*Exercise data:*
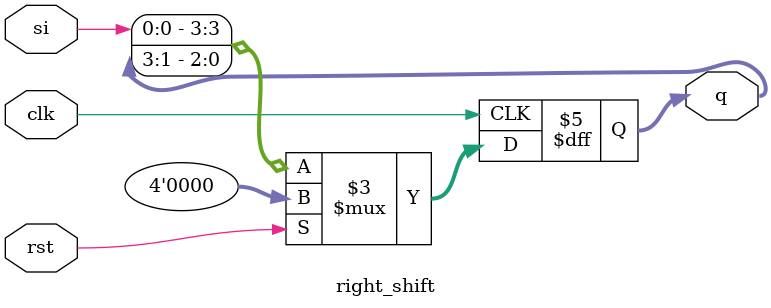
<source format=v>
module right_shift (rst, clk, si, q);
  input rst, clk, si;
  output reg [3:0] q;
  always @(posedge clk)
    if (rst)
      q <= 4'b0000;
    else
      q <= {si, q[3:1]};
endmodule
</source>
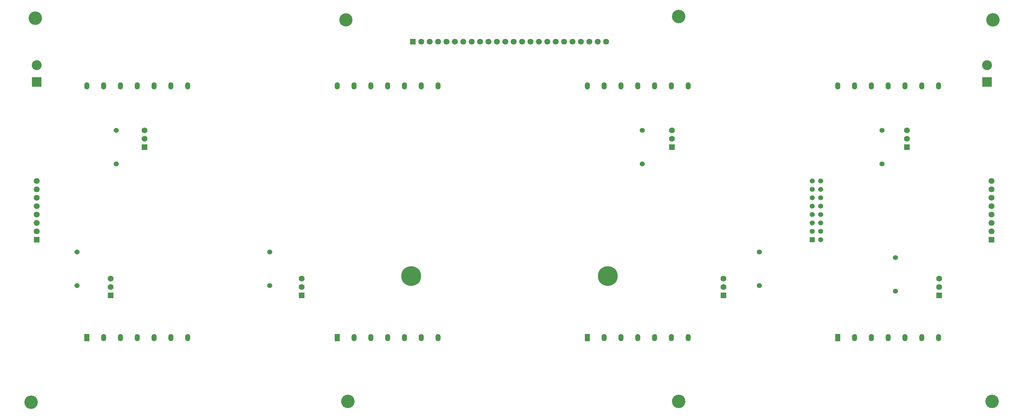
<source format=gbs>
G04 (created by PCBNEW (2013-07-07 BZR 4022)-stable) date 12/25/2014 10:33:01 AM*
%MOIN*%
G04 Gerber Fmt 3.4, Leading zero omitted, Abs format*
%FSLAX34Y34*%
G01*
G70*
G90*
G04 APERTURE LIST*
%ADD10C,0.00590551*%
%ADD11R,0.0708661X0.0708661*%
%ADD12C,0.0708661*%
%ADD13C,0.06*%
%ADD14R,0.06X0.06*%
%ADD15R,0.1181X0.1181*%
%ADD16C,0.1181*%
%ADD17C,0.07*%
%ADD18R,0.07X0.07*%
%ADD19C,0.23622*%
%ADD20C,0.16*%
%ADD21C,0.15748*%
%ADD22R,0.0590551X0.0866142*%
%ADD23O,0.0590551X0.0866142*%
G04 APERTURE END LIST*
G54D10*
G54D11*
X25944Y-50594D03*
G54D12*
X25944Y-49594D03*
X25944Y-48594D03*
X25944Y-47594D03*
X25944Y-46594D03*
X25944Y-45594D03*
X25944Y-44594D03*
X25944Y-43594D03*
G54D11*
X70738Y-26998D03*
G54D12*
X71738Y-26998D03*
X72738Y-26998D03*
X73738Y-26998D03*
X74738Y-26998D03*
X75738Y-26998D03*
X76738Y-26998D03*
X77738Y-26998D03*
X78738Y-26998D03*
X79738Y-26998D03*
X80738Y-26998D03*
X81738Y-26998D03*
X82738Y-26998D03*
X83738Y-26998D03*
X84738Y-26998D03*
X85738Y-26998D03*
X86738Y-26998D03*
X87738Y-26998D03*
X88738Y-26998D03*
X89738Y-26998D03*
X90738Y-26998D03*
X91738Y-26998D03*
X92738Y-26998D03*
X93738Y-26998D03*
G54D13*
X98031Y-37566D03*
X98031Y-41566D03*
X35433Y-37566D03*
X35433Y-41566D03*
X126574Y-37566D03*
X126574Y-41566D03*
X111948Y-56059D03*
X111948Y-52059D03*
X30751Y-56059D03*
X30751Y-52059D03*
X128149Y-56724D03*
X128149Y-52724D03*
X53681Y-56059D03*
X53681Y-52059D03*
G54D11*
X139586Y-50594D03*
G54D12*
X139586Y-49594D03*
X139586Y-48594D03*
X139586Y-47594D03*
X139586Y-46594D03*
X139586Y-45594D03*
X139586Y-44594D03*
X139586Y-43594D03*
G54D14*
X118251Y-50598D03*
G54D13*
X119251Y-50598D03*
X118251Y-49598D03*
X119251Y-49598D03*
X118251Y-48598D03*
X119251Y-48598D03*
X118251Y-47598D03*
X119251Y-47598D03*
X118251Y-46598D03*
X119251Y-46598D03*
X118251Y-45598D03*
X119251Y-45598D03*
X118251Y-44598D03*
X119251Y-44598D03*
X118251Y-43598D03*
X119251Y-43598D03*
G54D15*
X139055Y-31807D03*
G54D16*
X139055Y-29807D03*
G54D15*
X25964Y-31807D03*
G54D16*
X25964Y-29807D03*
G54D17*
X101574Y-37582D03*
X101574Y-38582D03*
G54D18*
X101574Y-39582D03*
G54D17*
X129527Y-37582D03*
X129527Y-38582D03*
G54D18*
X129527Y-39582D03*
G54D17*
X38779Y-37582D03*
X38779Y-38582D03*
G54D18*
X38779Y-39582D03*
G54D17*
X107699Y-55244D03*
X107699Y-56244D03*
G54D18*
X107699Y-57244D03*
G54D17*
X34759Y-55244D03*
X34759Y-56244D03*
G54D18*
X34759Y-57244D03*
G54D17*
X133350Y-55244D03*
X133350Y-56244D03*
G54D18*
X133350Y-57244D03*
G54D17*
X57480Y-55244D03*
X57480Y-56244D03*
G54D18*
X57480Y-57244D03*
G54D19*
X93937Y-54921D03*
X70511Y-54921D03*
G54D20*
X139665Y-69881D03*
X25787Y-24212D03*
X139763Y-24409D03*
G54D21*
X62775Y-24409D03*
G54D20*
X25295Y-69980D03*
X62992Y-69881D03*
G54D22*
X31933Y-62283D03*
G54D23*
X33933Y-62283D03*
X35933Y-62283D03*
X37933Y-62283D03*
X39933Y-62283D03*
X41933Y-62283D03*
X43933Y-62283D03*
X43933Y-32283D03*
X41933Y-32283D03*
X39933Y-32283D03*
X37933Y-32283D03*
X35933Y-32283D03*
X33933Y-32283D03*
X31933Y-32283D03*
G54D22*
X61716Y-62283D03*
G54D23*
X63716Y-62283D03*
X65716Y-62283D03*
X67716Y-62283D03*
X69716Y-62283D03*
X71716Y-62283D03*
X73716Y-62283D03*
X73716Y-32283D03*
X71716Y-32283D03*
X69716Y-32283D03*
X67716Y-32283D03*
X65716Y-32283D03*
X63716Y-32283D03*
X61716Y-32283D03*
G54D22*
X91480Y-62283D03*
G54D23*
X93480Y-62283D03*
X95480Y-62283D03*
X97480Y-62283D03*
X99480Y-62283D03*
X101480Y-62283D03*
X103480Y-62283D03*
X103480Y-32283D03*
X101480Y-32283D03*
X99480Y-32283D03*
X97480Y-32283D03*
X95480Y-32283D03*
X93480Y-32283D03*
X91480Y-32283D03*
G54D22*
X121283Y-62283D03*
G54D23*
X123283Y-62283D03*
X125283Y-62283D03*
X127283Y-62283D03*
X129283Y-62283D03*
X131283Y-62283D03*
X133283Y-62283D03*
X133283Y-32283D03*
X131283Y-32283D03*
X129283Y-32283D03*
X127283Y-32283D03*
X125283Y-32283D03*
X123283Y-32283D03*
X121283Y-32283D03*
G54D20*
X102362Y-69881D03*
X102362Y-24015D03*
M02*

</source>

*Action item:* Give the records above again verbatim, pictures omitted.

*Result for this exercise:*
<source format=v>
module right_shift (rst, clk, si, q);
  input rst, clk, si;
  output reg [3:0] q;
  always @(posedge clk)
    if (rst)
      q <= 4'b0000;
    else
      q <= {si, q[3:1]};
endmodule
</source>
<source format=gbs>
G04 (created by PCBNEW (2013-07-07 BZR 4022)-stable) date 12/25/2014 10:33:01 AM*
%MOIN*%
G04 Gerber Fmt 3.4, Leading zero omitted, Abs format*
%FSLAX34Y34*%
G01*
G70*
G90*
G04 APERTURE LIST*
%ADD10C,0.00590551*%
%ADD11R,0.0708661X0.0708661*%
%ADD12C,0.0708661*%
%ADD13C,0.06*%
%ADD14R,0.06X0.06*%
%ADD15R,0.1181X0.1181*%
%ADD16C,0.1181*%
%ADD17C,0.07*%
%ADD18R,0.07X0.07*%
%ADD19C,0.23622*%
%ADD20C,0.16*%
%ADD21C,0.15748*%
%ADD22R,0.0590551X0.0866142*%
%ADD23O,0.0590551X0.0866142*%
G04 APERTURE END LIST*
G54D10*
G54D11*
X25944Y-50594D03*
G54D12*
X25944Y-49594D03*
X25944Y-48594D03*
X25944Y-47594D03*
X25944Y-46594D03*
X25944Y-45594D03*
X25944Y-44594D03*
X25944Y-43594D03*
G54D11*
X70738Y-26998D03*
G54D12*
X71738Y-26998D03*
X72738Y-26998D03*
X73738Y-26998D03*
X74738Y-26998D03*
X75738Y-26998D03*
X76738Y-26998D03*
X77738Y-26998D03*
X78738Y-26998D03*
X79738Y-26998D03*
X80738Y-26998D03*
X81738Y-26998D03*
X82738Y-26998D03*
X83738Y-26998D03*
X84738Y-26998D03*
X85738Y-26998D03*
X86738Y-26998D03*
X87738Y-26998D03*
X88738Y-26998D03*
X89738Y-26998D03*
X90738Y-26998D03*
X91738Y-26998D03*
X92738Y-26998D03*
X93738Y-26998D03*
G54D13*
X98031Y-37566D03*
X98031Y-41566D03*
X35433Y-37566D03*
X35433Y-41566D03*
X126574Y-37566D03*
X126574Y-41566D03*
X111948Y-56059D03*
X111948Y-52059D03*
X30751Y-56059D03*
X30751Y-52059D03*
X128149Y-56724D03*
X128149Y-52724D03*
X53681Y-56059D03*
X53681Y-52059D03*
G54D11*
X139586Y-50594D03*
G54D12*
X139586Y-49594D03*
X139586Y-48594D03*
X139586Y-47594D03*
X139586Y-46594D03*
X139586Y-45594D03*
X139586Y-44594D03*
X139586Y-43594D03*
G54D14*
X118251Y-50598D03*
G54D13*
X119251Y-50598D03*
X118251Y-49598D03*
X119251Y-49598D03*
X118251Y-48598D03*
X119251Y-48598D03*
X118251Y-47598D03*
X119251Y-47598D03*
X118251Y-46598D03*
X119251Y-46598D03*
X118251Y-45598D03*
X119251Y-45598D03*
X118251Y-44598D03*
X119251Y-44598D03*
X118251Y-43598D03*
X119251Y-43598D03*
G54D15*
X139055Y-31807D03*
G54D16*
X139055Y-29807D03*
G54D15*
X25964Y-31807D03*
G54D16*
X25964Y-29807D03*
G54D17*
X101574Y-37582D03*
X101574Y-38582D03*
G54D18*
X101574Y-39582D03*
G54D17*
X129527Y-37582D03*
X129527Y-38582D03*
G54D18*
X129527Y-39582D03*
G54D17*
X38779Y-37582D03*
X38779Y-38582D03*
G54D18*
X38779Y-39582D03*
G54D17*
X107699Y-55244D03*
X107699Y-56244D03*
G54D18*
X107699Y-57244D03*
G54D17*
X34759Y-55244D03*
X34759Y-56244D03*
G54D18*
X34759Y-57244D03*
G54D17*
X133350Y-55244D03*
X133350Y-56244D03*
G54D18*
X133350Y-57244D03*
G54D17*
X57480Y-55244D03*
X57480Y-56244D03*
G54D18*
X57480Y-57244D03*
G54D19*
X93937Y-54921D03*
X70511Y-54921D03*
G54D20*
X139665Y-69881D03*
X25787Y-24212D03*
X139763Y-24409D03*
G54D21*
X62775Y-24409D03*
G54D20*
X25295Y-69980D03*
X62992Y-69881D03*
G54D22*
X31933Y-62283D03*
G54D23*
X33933Y-62283D03*
X35933Y-62283D03*
X37933Y-62283D03*
X39933Y-62283D03*
X41933Y-62283D03*
X43933Y-62283D03*
X43933Y-32283D03*
X41933Y-32283D03*
X39933Y-32283D03*
X37933Y-32283D03*
X35933Y-32283D03*
X33933Y-32283D03*
X31933Y-32283D03*
G54D22*
X61716Y-62283D03*
G54D23*
X63716Y-62283D03*
X65716Y-62283D03*
X67716Y-62283D03*
X69716Y-62283D03*
X71716Y-62283D03*
X73716Y-62283D03*
X73716Y-32283D03*
X71716Y-32283D03*
X69716Y-32283D03*
X67716Y-32283D03*
X65716Y-32283D03*
X63716Y-32283D03*
X61716Y-32283D03*
G54D22*
X91480Y-62283D03*
G54D23*
X93480Y-62283D03*
X95480Y-62283D03*
X97480Y-62283D03*
X99480Y-62283D03*
X101480Y-62283D03*
X103480Y-62283D03*
X103480Y-32283D03*
X101480Y-32283D03*
X99480Y-32283D03*
X97480Y-32283D03*
X95480Y-32283D03*
X93480Y-32283D03*
X91480Y-32283D03*
G54D22*
X121283Y-62283D03*
G54D23*
X123283Y-62283D03*
X125283Y-62283D03*
X127283Y-62283D03*
X129283Y-62283D03*
X131283Y-62283D03*
X133283Y-62283D03*
X133283Y-32283D03*
X131283Y-32283D03*
X129283Y-32283D03*
X127283Y-32283D03*
X125283Y-32283D03*
X123283Y-32283D03*
X121283Y-32283D03*
G54D20*
X102362Y-69881D03*
X102362Y-24015D03*
M02*

</source>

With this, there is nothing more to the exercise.